The IMF used its half-yearly global financial stability report to call for urgent action on the problems of banks in the eurozone, a third of which it said faced “significant challenges” to be sustainably profitable.
“In the euro area, market pressures also highlighted long-standing legacy issues, indicating that a more complete solution to European banks’ problems cannot be further postponed,” the Fund said.
It said there needed to be a comprehensive strategy to deal with €900bn (£715bn) of non-performing loans (NPLs) on the books of eurozone banks, adding that banks also needed to be closed in order to deal with excess capacity.
“The hardest hit banking systems within the euro area in February have been those of Greece, Italy, and to a lesser extent, Portugal, along with some large German banks, reflecting some or all of the following factors: structural problems of excess bank capacity, high levels of NPLs, and poorly adapted business models.”
Noting that threats to global financial stability had increased since its last health check in October, the Fund said:
“The main message of this report is that additional measures are needed to deliver a more balanced and potent policy mix for improving the growth and inflation outlook and securing financial stability.

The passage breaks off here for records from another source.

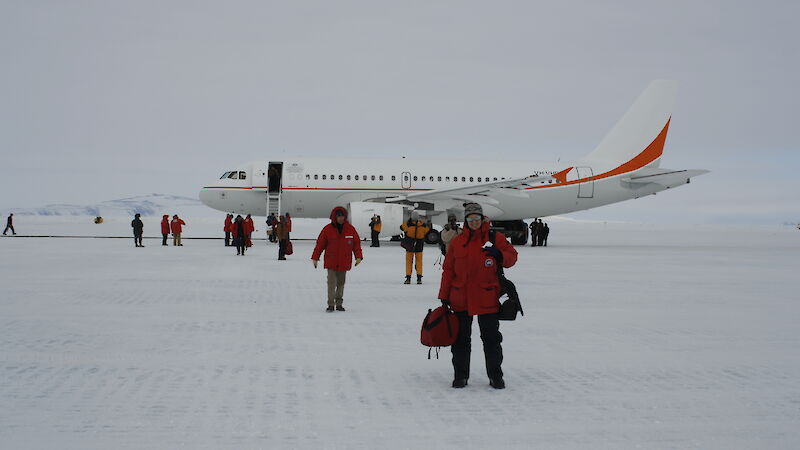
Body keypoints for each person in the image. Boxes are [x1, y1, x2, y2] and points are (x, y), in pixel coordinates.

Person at [438, 202, 518, 389]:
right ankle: (461, 376)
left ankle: (495, 376)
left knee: (491, 339)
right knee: (460, 340)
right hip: (460, 298)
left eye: (477, 218)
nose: (474, 222)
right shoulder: (457, 241)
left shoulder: (494, 237)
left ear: (482, 219)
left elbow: (512, 257)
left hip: (487, 298)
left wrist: (499, 254)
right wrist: (444, 295)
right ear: (465, 220)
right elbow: (448, 270)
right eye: (470, 219)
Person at [311, 206, 363, 312]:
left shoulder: (350, 229)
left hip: (344, 261)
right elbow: (320, 244)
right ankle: (331, 304)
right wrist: (315, 257)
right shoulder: (327, 229)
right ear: (335, 217)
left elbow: (356, 244)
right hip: (331, 262)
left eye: (342, 216)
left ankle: (339, 304)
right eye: (339, 216)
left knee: (341, 283)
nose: (341, 218)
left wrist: (358, 256)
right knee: (331, 284)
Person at [400, 212, 429, 284]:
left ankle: (408, 278)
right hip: (419, 245)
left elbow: (401, 227)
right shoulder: (423, 225)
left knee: (409, 262)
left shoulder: (408, 224)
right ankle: (419, 278)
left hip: (410, 245)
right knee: (419, 262)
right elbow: (427, 230)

In the absence of such measures, market turmoil may recur.”
It added that there was a risk that investors would demand high interest rates and those tougher financial conditions would create a “pernicious feedback loop” of fragile confidence, lower growth and inflation, and rising debt.
“Disruptions to global asset markets could increase the risks of tipping into a more serious and prolonged slowdown marked by financial and economic stagnation.”